» SOURCE
The ratio between the density of singly charged and neutral oxygen can be determined with the Fermi–Dirac statistics, i.e.,

$$\frac{\left[O^{2-}\right]}{\left[O^{0}\right]}=\exp\left[2\left(E_{ F}-E_{A}\right)/kT\right]$$
(9)

Applying the mass action law to Eq. (7, 8) and using Eq. (9), we can write

$$p_{O2}\propto\left[O^{2-}\right]^2\;\exp\;\left[4\left(E_F-E_A\right)/kT\right]$$
(10)

Noting that EC-EF is equal to (EC-EA) + (EA-EF), see Fig. 1, and that the surface charge is practically constant, this can be rewritten as:

$$p_{O2}\propto\left[O^{2-}\right]^2\;\exp\;\left[4\left(E_C-E_F\right)/kT\right]$$
(11)

Finally, remembering that

$$n=N_c\;\exp\;\left\lceil-\left(E_C-E_F\right)/kT\right\rceil$$
(12)

it can be derived that:

$$n\propto\frac1{{p_{O2}}^{^{1}/_4}}$$
(13)

» ENTRIES SHOWN
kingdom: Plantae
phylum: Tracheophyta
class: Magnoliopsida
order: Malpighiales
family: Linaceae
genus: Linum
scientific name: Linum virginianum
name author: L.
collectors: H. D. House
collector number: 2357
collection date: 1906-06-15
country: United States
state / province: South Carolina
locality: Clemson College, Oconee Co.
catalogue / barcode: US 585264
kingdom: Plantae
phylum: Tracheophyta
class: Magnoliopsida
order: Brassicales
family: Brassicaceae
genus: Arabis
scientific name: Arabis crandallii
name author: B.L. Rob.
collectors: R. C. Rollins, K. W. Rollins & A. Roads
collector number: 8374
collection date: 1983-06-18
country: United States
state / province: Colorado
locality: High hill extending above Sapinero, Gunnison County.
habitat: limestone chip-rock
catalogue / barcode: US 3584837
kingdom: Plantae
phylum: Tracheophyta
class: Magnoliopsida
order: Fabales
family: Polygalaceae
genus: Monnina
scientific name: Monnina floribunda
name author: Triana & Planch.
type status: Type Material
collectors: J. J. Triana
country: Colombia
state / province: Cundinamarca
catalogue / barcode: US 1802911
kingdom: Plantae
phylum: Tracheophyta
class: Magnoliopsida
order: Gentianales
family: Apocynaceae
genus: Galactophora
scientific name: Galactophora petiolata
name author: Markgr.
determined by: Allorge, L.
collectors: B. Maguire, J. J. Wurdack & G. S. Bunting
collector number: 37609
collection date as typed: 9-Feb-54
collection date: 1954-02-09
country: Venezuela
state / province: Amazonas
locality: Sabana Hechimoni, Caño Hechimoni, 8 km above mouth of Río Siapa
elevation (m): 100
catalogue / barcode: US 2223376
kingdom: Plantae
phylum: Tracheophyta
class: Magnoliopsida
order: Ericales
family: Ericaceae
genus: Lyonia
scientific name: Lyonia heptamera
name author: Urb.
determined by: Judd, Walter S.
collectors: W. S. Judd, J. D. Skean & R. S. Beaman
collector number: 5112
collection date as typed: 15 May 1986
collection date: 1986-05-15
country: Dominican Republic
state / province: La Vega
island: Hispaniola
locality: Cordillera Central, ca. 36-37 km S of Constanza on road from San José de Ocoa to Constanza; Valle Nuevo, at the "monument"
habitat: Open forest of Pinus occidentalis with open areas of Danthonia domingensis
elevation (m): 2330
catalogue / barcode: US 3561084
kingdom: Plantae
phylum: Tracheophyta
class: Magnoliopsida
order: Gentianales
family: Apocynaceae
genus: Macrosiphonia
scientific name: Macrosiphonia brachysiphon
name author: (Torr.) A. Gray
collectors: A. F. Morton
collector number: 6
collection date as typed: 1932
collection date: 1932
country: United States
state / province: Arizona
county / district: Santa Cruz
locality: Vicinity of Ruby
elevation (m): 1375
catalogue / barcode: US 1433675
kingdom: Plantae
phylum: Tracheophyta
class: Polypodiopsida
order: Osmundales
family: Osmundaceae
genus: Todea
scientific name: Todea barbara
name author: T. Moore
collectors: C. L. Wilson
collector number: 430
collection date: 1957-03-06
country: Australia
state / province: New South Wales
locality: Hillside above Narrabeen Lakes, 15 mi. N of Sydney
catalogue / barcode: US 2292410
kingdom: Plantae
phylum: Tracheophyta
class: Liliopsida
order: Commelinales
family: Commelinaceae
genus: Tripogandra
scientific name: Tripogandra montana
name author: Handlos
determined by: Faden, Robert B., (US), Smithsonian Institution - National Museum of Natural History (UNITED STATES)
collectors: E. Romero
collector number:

» TASKS AND EXERCISES
(A) Do these statements agree with the derivation on oxygen density and electron concentration? Answer yes or no for each, and quote the words of the derivation that decide it.
(i) The ratio of charged to neutral oxygen density can be found with Fermi–Dirac statistics.
(ii) The surface charge is treated as varying strongly.
(iii) The mass action law is applied to Eq. (7, 8).
(B) Rewrite the paragraph of the derivation on oxygen density and electron concentration that begins "Noting that EC-EF is equal to" as a short list, keeping its main facts.
(C) Write the next part of the derivation on oxygen density and electron concentration, starting after Eq. (13).
The listing has no connection to the derivation.

» TASK RESULTS
(A)
(i) Yes: "The ratio between the density of singly charged and neutral oxygen can be determined with the Fermi–Dirac statistics"
(ii) No: "the surface charge is practically constant"
(iii) Yes: "Applying the mass action law to Eq. (7, 8)"

(B)
- EC-EF equals (EC-EA) + (EA-EF), as shown in Fig. 1.
- The surface charge is practically constant.
- So Eq. (10) can be rewritten in terms of EC-EF, which gives Eq. (11).

(C)
This result can be also derived by directly applying the mass action law to Eq. (7, 8)

$$p_{O2}\propto\left[O^{0}\right]^2$$
(14)
$$\left[O^{\mathit0}\right]n^2\propto\left[O^{2-}\right]$$
(15)

Combining Eq. (14, 15) we obtain

$$p_{O2}^{1/2}n^2\propto\left[O^{2-}\right]$$
(16)

For a sufficiently small grain, which is fully depleted, most conduction electrons transfer to the surface and then the amount of negative charge at the surface is practically constant. Equation (16) leads to n \(\propto\) pO2−1/4 such as Eq. (13). This analysis is much more direct than that of Eqs. (913). However, we included the detailed analysis presented above to emphasize the role of neutral oxygen in determining the response function.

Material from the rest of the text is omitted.